**Exercise**
Lines of the data that contain the word "aussi" are the ones to copy.

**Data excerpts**
········
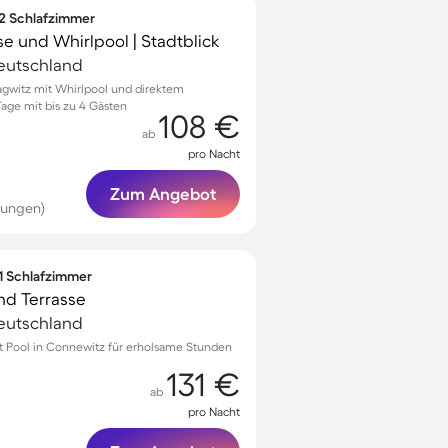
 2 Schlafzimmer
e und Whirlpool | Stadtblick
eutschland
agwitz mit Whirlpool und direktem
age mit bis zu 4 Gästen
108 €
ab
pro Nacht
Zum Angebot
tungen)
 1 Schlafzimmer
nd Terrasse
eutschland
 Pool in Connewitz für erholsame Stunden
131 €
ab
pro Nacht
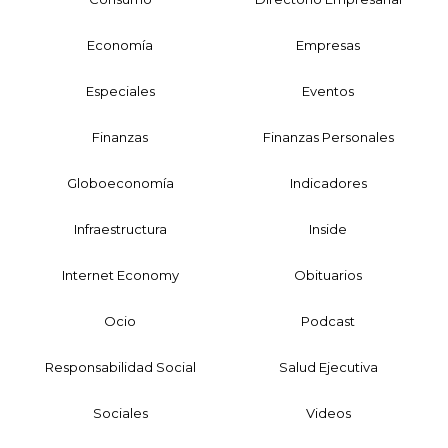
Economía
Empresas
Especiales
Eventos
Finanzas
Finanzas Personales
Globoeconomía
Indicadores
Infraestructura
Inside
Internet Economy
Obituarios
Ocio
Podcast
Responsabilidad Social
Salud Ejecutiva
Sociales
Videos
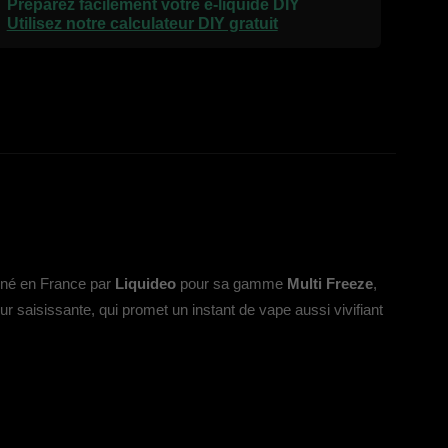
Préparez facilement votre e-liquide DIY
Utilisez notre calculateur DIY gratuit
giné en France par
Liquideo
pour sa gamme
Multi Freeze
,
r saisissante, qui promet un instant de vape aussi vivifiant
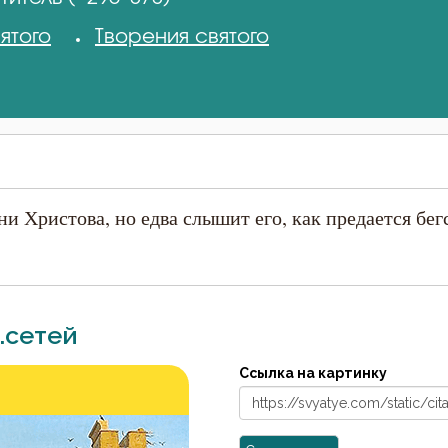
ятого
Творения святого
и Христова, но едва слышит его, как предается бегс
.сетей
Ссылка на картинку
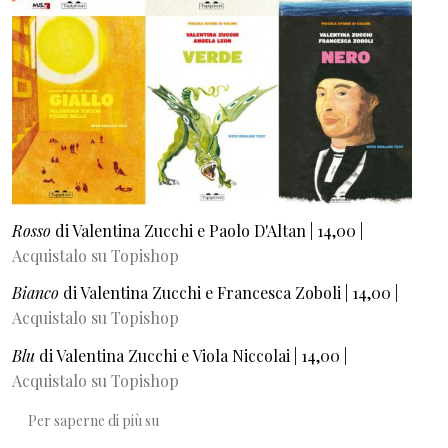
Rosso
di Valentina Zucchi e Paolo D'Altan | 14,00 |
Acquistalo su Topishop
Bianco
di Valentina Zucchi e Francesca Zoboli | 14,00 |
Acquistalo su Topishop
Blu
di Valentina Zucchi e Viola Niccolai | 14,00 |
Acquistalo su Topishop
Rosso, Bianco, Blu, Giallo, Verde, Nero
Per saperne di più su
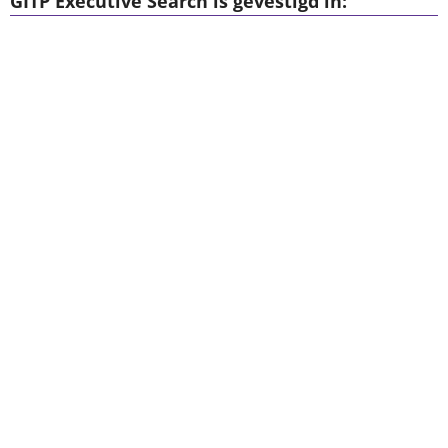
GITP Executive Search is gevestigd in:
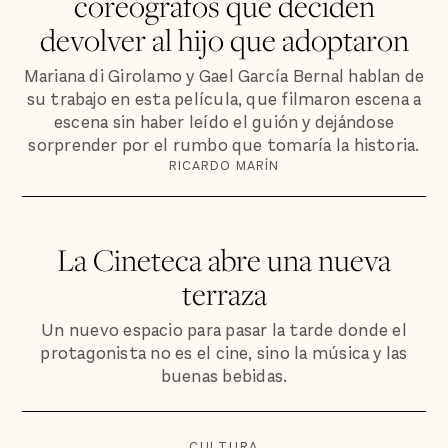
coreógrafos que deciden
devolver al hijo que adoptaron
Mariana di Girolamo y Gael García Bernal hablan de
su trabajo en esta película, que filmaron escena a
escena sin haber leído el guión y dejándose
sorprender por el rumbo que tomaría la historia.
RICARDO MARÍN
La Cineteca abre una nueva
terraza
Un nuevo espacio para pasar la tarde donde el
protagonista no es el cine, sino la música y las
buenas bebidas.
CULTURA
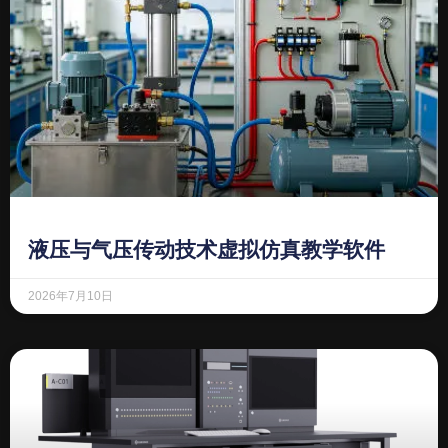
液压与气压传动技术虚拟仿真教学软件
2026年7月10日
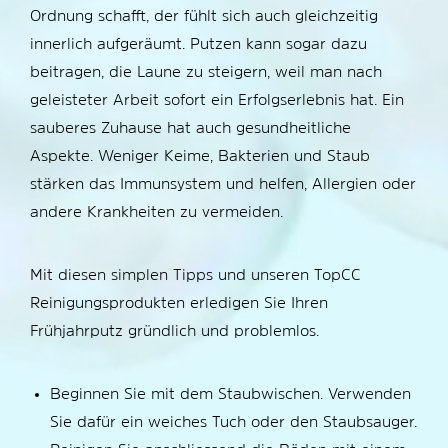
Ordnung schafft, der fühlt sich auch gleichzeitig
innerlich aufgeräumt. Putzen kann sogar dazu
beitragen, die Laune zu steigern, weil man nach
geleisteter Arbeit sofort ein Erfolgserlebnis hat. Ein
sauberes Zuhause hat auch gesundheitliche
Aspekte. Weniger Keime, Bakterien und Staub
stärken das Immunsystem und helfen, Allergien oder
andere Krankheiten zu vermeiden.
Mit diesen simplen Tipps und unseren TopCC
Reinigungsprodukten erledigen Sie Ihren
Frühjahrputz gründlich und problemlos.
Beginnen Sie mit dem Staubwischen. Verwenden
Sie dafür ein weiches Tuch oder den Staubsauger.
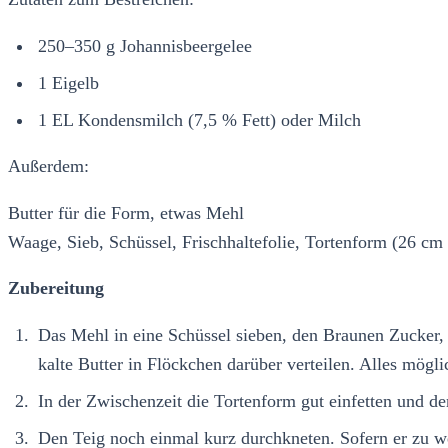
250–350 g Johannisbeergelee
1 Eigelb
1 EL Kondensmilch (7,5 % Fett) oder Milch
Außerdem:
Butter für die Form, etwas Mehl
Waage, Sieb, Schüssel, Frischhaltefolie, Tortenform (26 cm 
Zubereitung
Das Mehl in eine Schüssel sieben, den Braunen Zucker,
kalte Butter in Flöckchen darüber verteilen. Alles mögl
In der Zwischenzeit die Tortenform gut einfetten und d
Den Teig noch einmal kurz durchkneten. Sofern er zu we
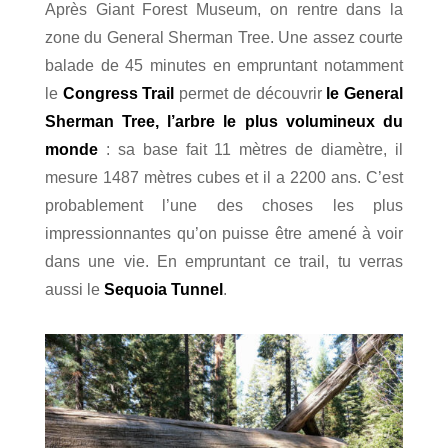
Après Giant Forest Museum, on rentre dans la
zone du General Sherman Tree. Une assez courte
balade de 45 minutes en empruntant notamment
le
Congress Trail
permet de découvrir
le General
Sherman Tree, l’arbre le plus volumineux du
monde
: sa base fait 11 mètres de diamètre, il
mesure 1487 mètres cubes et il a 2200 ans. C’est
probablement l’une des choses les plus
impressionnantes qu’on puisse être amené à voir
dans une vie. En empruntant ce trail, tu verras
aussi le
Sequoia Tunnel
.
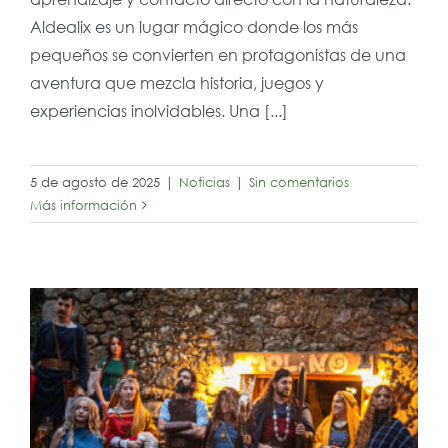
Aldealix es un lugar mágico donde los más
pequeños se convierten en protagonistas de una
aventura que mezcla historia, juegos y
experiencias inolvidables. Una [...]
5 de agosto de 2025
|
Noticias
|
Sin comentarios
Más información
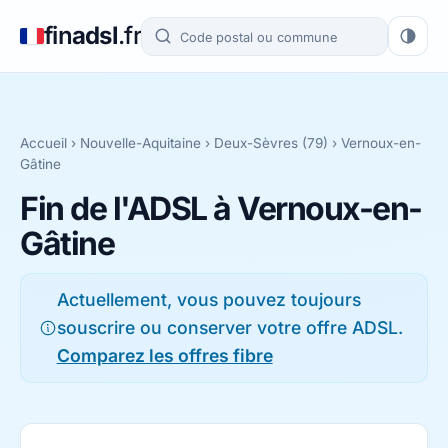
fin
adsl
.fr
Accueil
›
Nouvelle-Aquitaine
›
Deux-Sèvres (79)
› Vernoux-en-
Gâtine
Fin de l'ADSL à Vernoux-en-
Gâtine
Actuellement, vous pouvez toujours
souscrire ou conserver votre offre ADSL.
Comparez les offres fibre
········
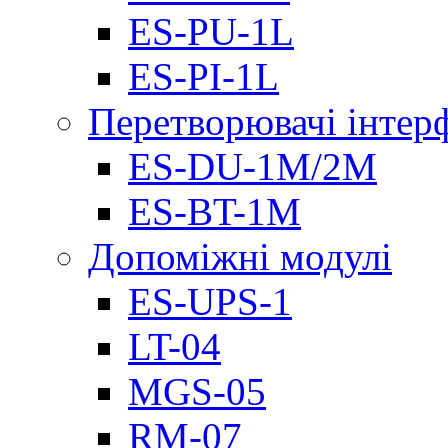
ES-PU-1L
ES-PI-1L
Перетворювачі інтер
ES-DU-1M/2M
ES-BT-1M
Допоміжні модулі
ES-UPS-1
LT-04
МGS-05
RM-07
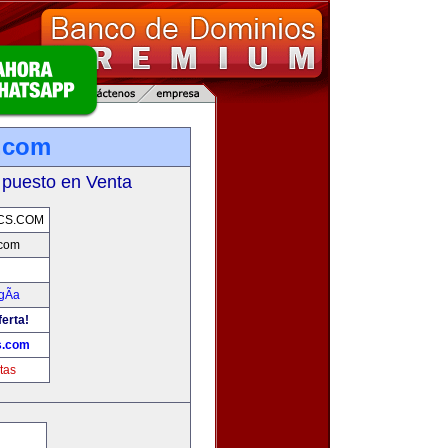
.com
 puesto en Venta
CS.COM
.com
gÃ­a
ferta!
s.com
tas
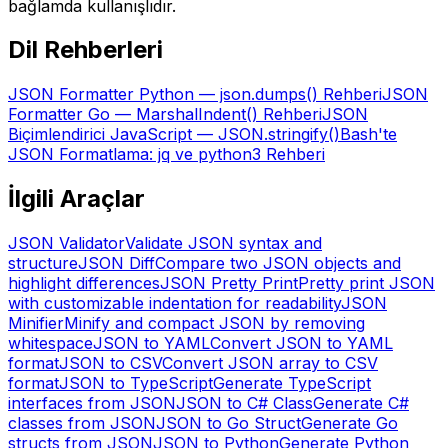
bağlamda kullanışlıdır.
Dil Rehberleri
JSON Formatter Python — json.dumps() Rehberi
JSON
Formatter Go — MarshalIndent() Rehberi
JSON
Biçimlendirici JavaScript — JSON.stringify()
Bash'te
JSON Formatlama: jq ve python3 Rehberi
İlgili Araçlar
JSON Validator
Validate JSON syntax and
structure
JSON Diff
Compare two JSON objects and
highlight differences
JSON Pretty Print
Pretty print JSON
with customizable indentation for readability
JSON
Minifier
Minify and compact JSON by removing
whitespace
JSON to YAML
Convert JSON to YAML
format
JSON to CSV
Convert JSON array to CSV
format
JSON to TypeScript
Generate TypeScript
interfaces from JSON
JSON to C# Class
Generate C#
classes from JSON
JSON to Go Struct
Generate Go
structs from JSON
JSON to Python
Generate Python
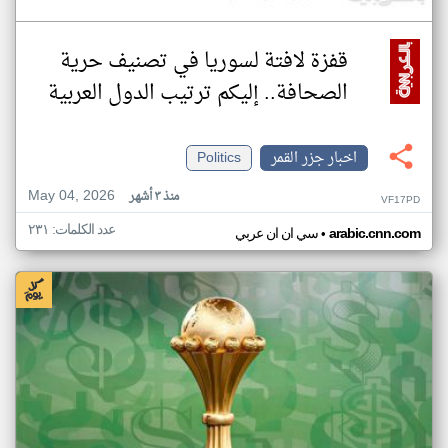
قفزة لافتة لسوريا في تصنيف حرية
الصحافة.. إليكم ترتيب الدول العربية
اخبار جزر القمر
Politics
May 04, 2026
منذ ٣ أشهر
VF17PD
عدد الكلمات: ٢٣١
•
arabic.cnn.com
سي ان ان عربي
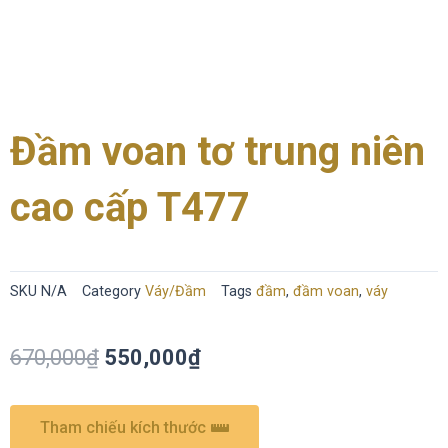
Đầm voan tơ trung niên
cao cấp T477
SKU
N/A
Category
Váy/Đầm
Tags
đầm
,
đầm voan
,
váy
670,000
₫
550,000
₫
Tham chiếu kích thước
········
**Exercise output**
r saisissante, qui promet un instant de vape aussi vivifiant
aussi le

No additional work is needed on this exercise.